In the post-Roma glut of prestige directorial autobiographies, James Gray’s Armageddon Time arrives at the tail end of my patience for this zeitgeist-y but self-indulgent mini-genre and, sadly, tests that patience to the limit. It’s clever and well-acted but just so damn drab, grim characters and an even grimmer colour palette taking us back to a childhood that is clearly not very fondly remembered. Gray gets credit, no doubt, for his ‘auteurbiography’ being far less self-congratulatory than most (and for it not also doubling as yet another ‘love letter to cinema’), but it’s still a vision of the past that I found myself mostly thankful to escape.

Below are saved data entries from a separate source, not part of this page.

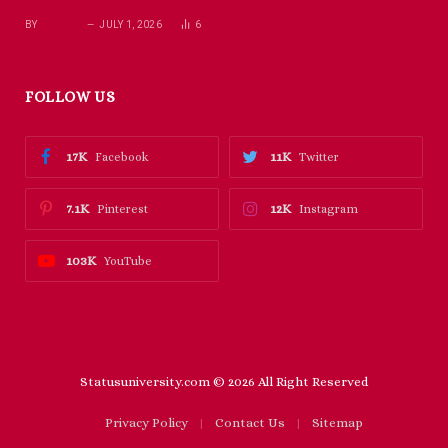
BY
RICHARD
JULY 1, 2026
6
FOLLOW US
17K
11K
Facebook
Twitter
7.1K
12K
Pinterest
Instagram
103K
YouTube
Statusuniversity.com © 2026 All Right Reserved
Privacy Policy
Contact Us
Sitemap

Gray’s stand-in here is Paul Graff (Banks Repeta), a kid just starting sixth grade in 1980 New York, with Ronald Reagan on the TV and the Trump family dominating parts of the city. A troublemaker who wants to be an artist, Paul finds himself butting up against his strict, small-c conservative Jewish parents Esther (Anne Hathaway) and Irving (Jeremy Strong), acting out in class alongside his Black friend Johnny (Jaylin Webb), who always faces harsher punishments than Paul for reasons Paul is just starting to figure out.

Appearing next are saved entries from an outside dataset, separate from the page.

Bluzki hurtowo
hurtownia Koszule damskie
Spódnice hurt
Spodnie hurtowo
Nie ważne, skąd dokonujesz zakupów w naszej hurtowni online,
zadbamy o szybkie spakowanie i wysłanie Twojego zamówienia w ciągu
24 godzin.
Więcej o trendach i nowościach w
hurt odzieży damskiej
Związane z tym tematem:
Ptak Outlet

Armageddon Time feels like a statement of regret for Gray as Paul gradually pulls away from Johnny – particularly once he transfers to a posh private school – leaving his less privileged friend to fend for himself. It’s mostly a clever and powerfully honest admission of white guilt, but one that’s really let down by a pivotal scene that muddies personal sacrifice with systemic bigotry. With the guilt and resentment that flows through the Graff family, they are tough bunch to spend much time with, much less actually like. Paul is a smartass who’s not actually that smart, while both Esther and Irving are thinly-veiled racists who turn to anger and physical violence far too easily.
The exception to this is Paul’s grandpa, Aaron (Anthony Hopkins), whose own mother fled the Cossacks in Tsarist Russia to the relative safety of America, a safety that Aaron seeks to pass on to all he can. He’s enthusiastic and kind and Hopkins provides the film a huge energising force whenever he pops up. Hathaway and, particularly, Strong also turn in proper performances, while Repeta makes for one of the year’s most believable kid actors, but their characters are all viewed with such coldness that it’s hard to really care.
This grand bleakness – effective in Gray’s epic stories like Lost City of Z or Ad Astra but anathema to a small family drama like this – extends to the visuals, which are often downright dingy. You can see Gray actively rejecting the sort of neon-soaked technicolour that defines a lot of modern ‘80s nostalgia pieces, and it makes his world feel much more authentic and lived-in as a result, but there’s not much of Armageddon Time that you’ll particularly enjoy looking at. That’s the case with the film as a whole really, an admirably *real* look at a lower-middle-class ‘80s childhood that nonetheless never much thrills or engages the heartstrings, always more clever than it is actually affecting.